California's 14th Largest City Moves toward Non-Response Policy

Burglars may arrive at your home, but the Fremont police may not.

In a first for the state, California's 14th largest city is set to adopt a policy of not responding to residential or commercial burglary alarms unless they're first verified as legitimate -- because about 98.5 percent aren't.

It just costs too much money and time for a department already beset with cuts -- for example, Fremont cops no longer investigate car burglaries or even car thefts. And the department has axed all crime prevention programs.

"This isn't something I want to do," Police Chief Craig Steckler said Thursday. "It goes against the grain of my philosophy of policing, working with the community."

The alarm companies are, well, alarmed, probably in part because -- if Steckler's prediction is correct -- the idea will likely spread to other communities.

"It's an extremely poor decision to implement this policy," said Michael Salk, vice president of the East Bay Alarm Association. He expects the East Bay city will see a rise in break-ins. "The burglar knows there's no threat of the police coming unless they see a patrol car coming up."

There will be exceptions to the no-response policy, which is set to take hold Feb. 18 and does not need city council approval. For example, Steckler said, police will be dispatched if someone manually presses a "panic-button," or if the alarm company sends a security guard first to verify a break-in, or if the set-up is sophisticated enough to have live audio or video feeds to reveal that someone is actually burglarizing a home.

Right now, most alarm systems work like this: Once tripped, the alarm usually sends a signal to the monitoring company, which will call the homeowner and ask for his or her code.
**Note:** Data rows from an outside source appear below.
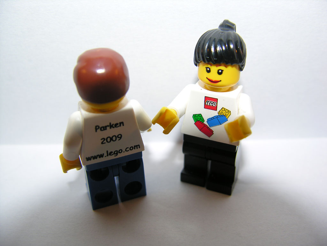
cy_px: 123
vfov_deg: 40.7
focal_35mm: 35
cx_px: 164
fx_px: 331
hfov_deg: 52.6
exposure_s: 1/60.1
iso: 50
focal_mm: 8.9
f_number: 2.8
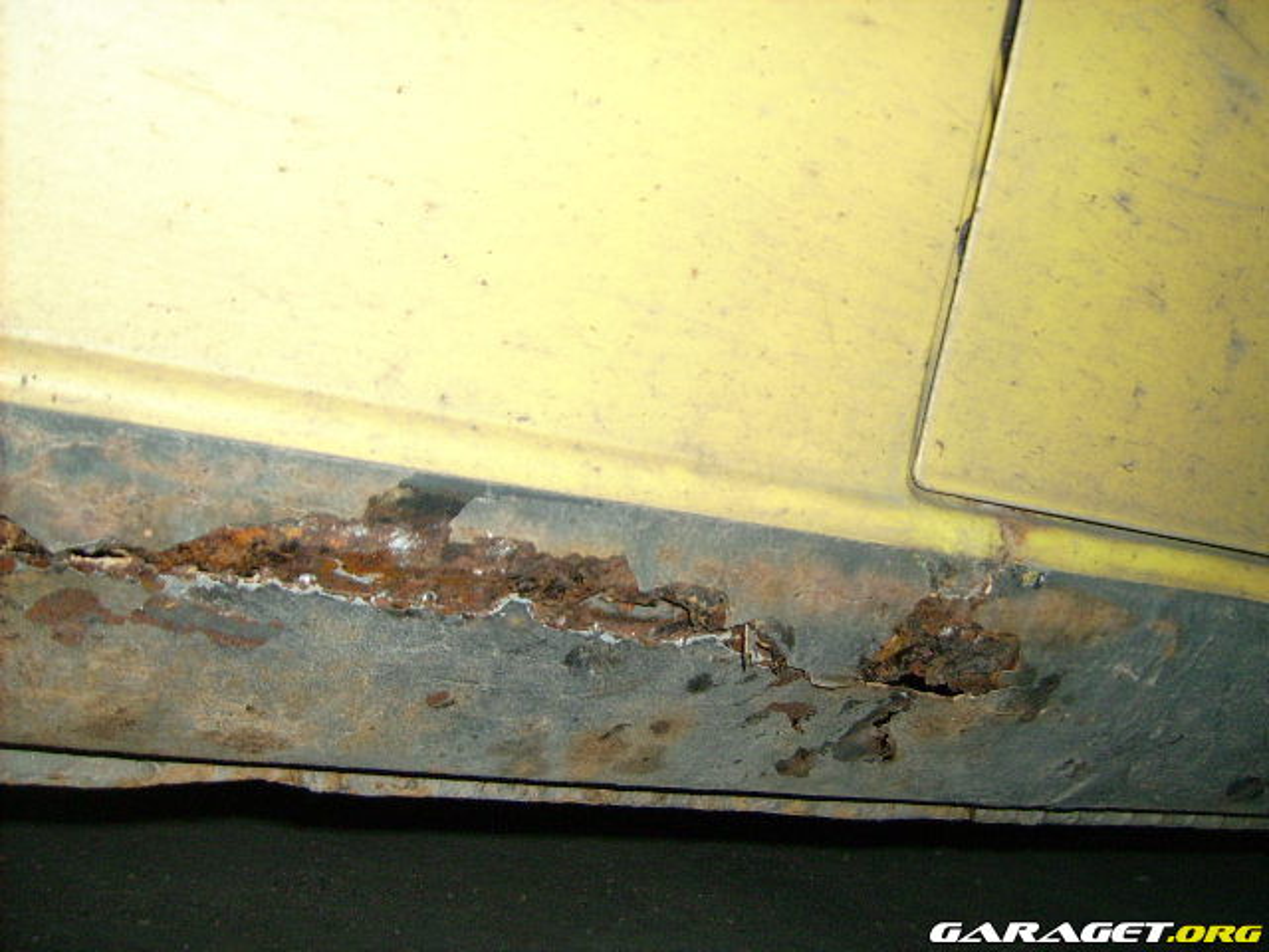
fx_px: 1283
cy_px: 476
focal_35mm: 35
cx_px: 634
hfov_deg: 52.6
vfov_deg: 40.7
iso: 100
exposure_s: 1/60
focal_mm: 5.95
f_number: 2.8
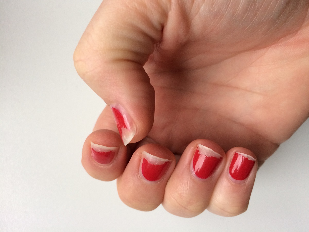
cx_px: 154
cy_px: 116
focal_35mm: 29
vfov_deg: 48.2
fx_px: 259
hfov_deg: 61.7
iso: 80
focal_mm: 4.15
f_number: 2.2
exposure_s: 1/33
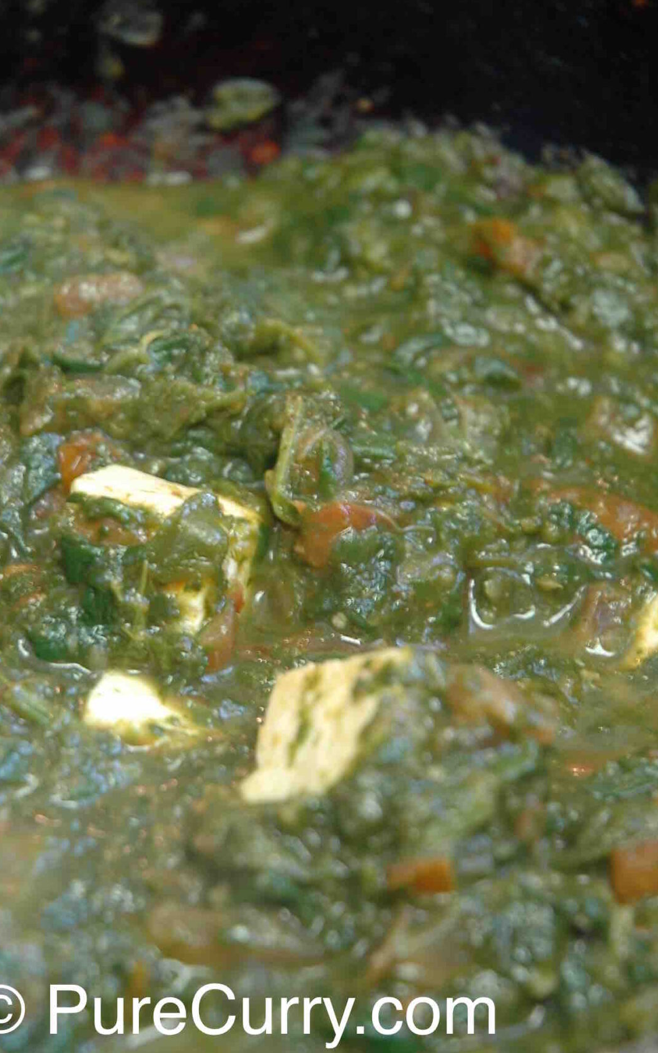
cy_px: 527
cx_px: 231
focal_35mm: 150
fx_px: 4296
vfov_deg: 14.0
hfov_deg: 8.8
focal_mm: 65
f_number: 4.5
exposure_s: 1/15
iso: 400
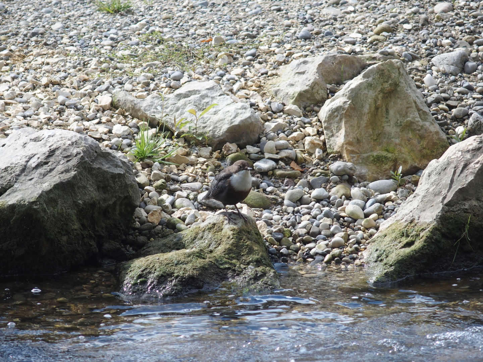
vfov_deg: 5.5
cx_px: 242
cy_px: 181
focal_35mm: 270
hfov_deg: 7.3
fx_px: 3767
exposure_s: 1/640
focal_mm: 56.7
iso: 100
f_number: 3.2
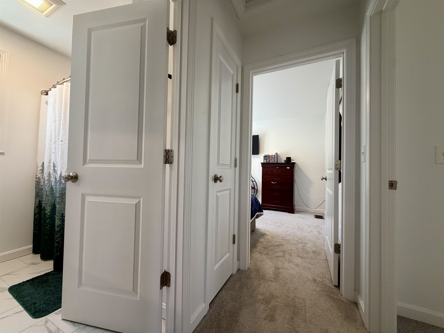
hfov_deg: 102.1
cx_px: 222
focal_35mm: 14
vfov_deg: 85.7
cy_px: 166
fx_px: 180
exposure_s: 1/60
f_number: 2.2
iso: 160
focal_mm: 2.22
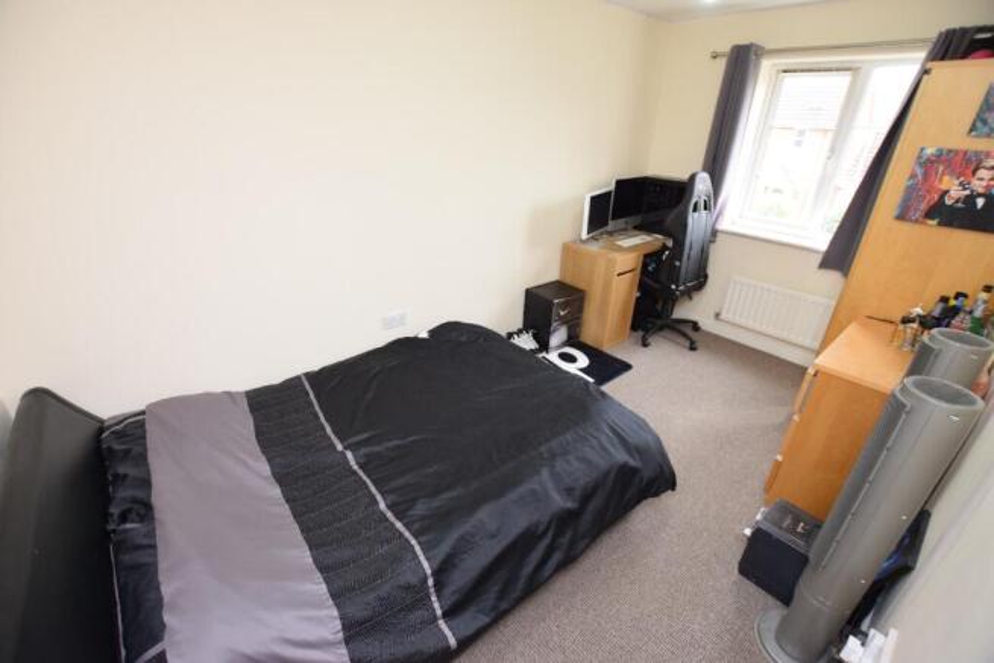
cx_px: 497
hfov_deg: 100.4
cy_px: 332
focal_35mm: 15
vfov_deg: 77.4
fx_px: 414
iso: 800
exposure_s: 1/60
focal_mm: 10
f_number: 3.5
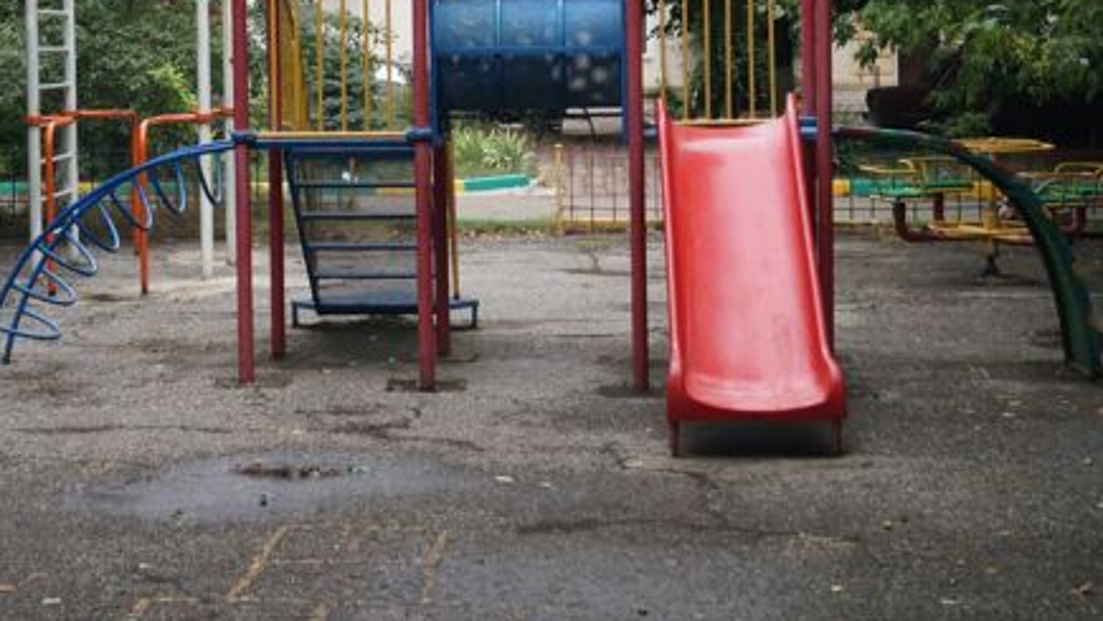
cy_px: 98
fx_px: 2363
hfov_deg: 26.2
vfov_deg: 14.9
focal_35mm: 81
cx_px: 383
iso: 800
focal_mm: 35
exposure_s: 1/500
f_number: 9
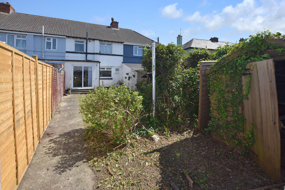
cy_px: 95
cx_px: 142
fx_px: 119
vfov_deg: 77.3
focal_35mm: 15
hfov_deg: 100.4
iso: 100
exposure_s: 1/200
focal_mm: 10
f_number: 9
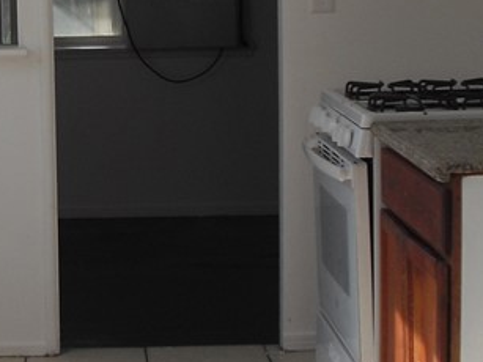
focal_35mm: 120
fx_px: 1674
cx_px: 27
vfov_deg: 12.3
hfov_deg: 16.2
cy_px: 69
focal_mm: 6.3
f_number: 3.1
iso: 100
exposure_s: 1/250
If that doesn't work or no one answers, police are sent.

Quick response

Officers respond within an average of 21 minutes with two, single-cop units, and spend an average of 27 minutes checking the grounds, the city's research shows.

Considering that only 66 of every 7,000 alarms set off annually are real, that's a waste of $688,000 in staff time and equipment wear and tear, Steckler says.

And given that the department in 2003 cut 52 positions -- none of which have been restored -- Steckler says it's time to shift resources.

Moreover, only 20 percent of Fremont is wired for alarms, meaning the remaining 80 percent is subsidizing police services for the minority.

A similar program in Salt Lake City helped spawn Fremont's plan. After that city adopted the so-called verified alarm system, it witnessed a 94 percent drop in false alarms.

But Salk of the alarm association claims the "verified" system is flawed and unnecessary. And he points out that Oakland, Los Angeles and Vacaville explored similar plans, but ultimately walked away from them.

Fremont, as do many other cities, already has a schedule of fines for those with multiple false alarm reports. In addition to such financial deterrents, Salk said companies are adopting a second-call policy -- dialing the cell phones of someone responsible for the property before calling police.

And newer systems have many built-in safeguards against false alarms.

Worries expressed

"That's not good," said Steve Nguyen, manager of Aloha Island Jewelry in Fremont, a store that has an alarm system. "I understand the budget cuts, but what about when someone breaks in and it's late at night and you're not there?"

Linda Thompson of Fremont, puzzling over why the police wouldn't automatically show up, had this simple thought while sipping coffee at Starbucks Thursday.

"What's the point of having an alarm anyway?" she said.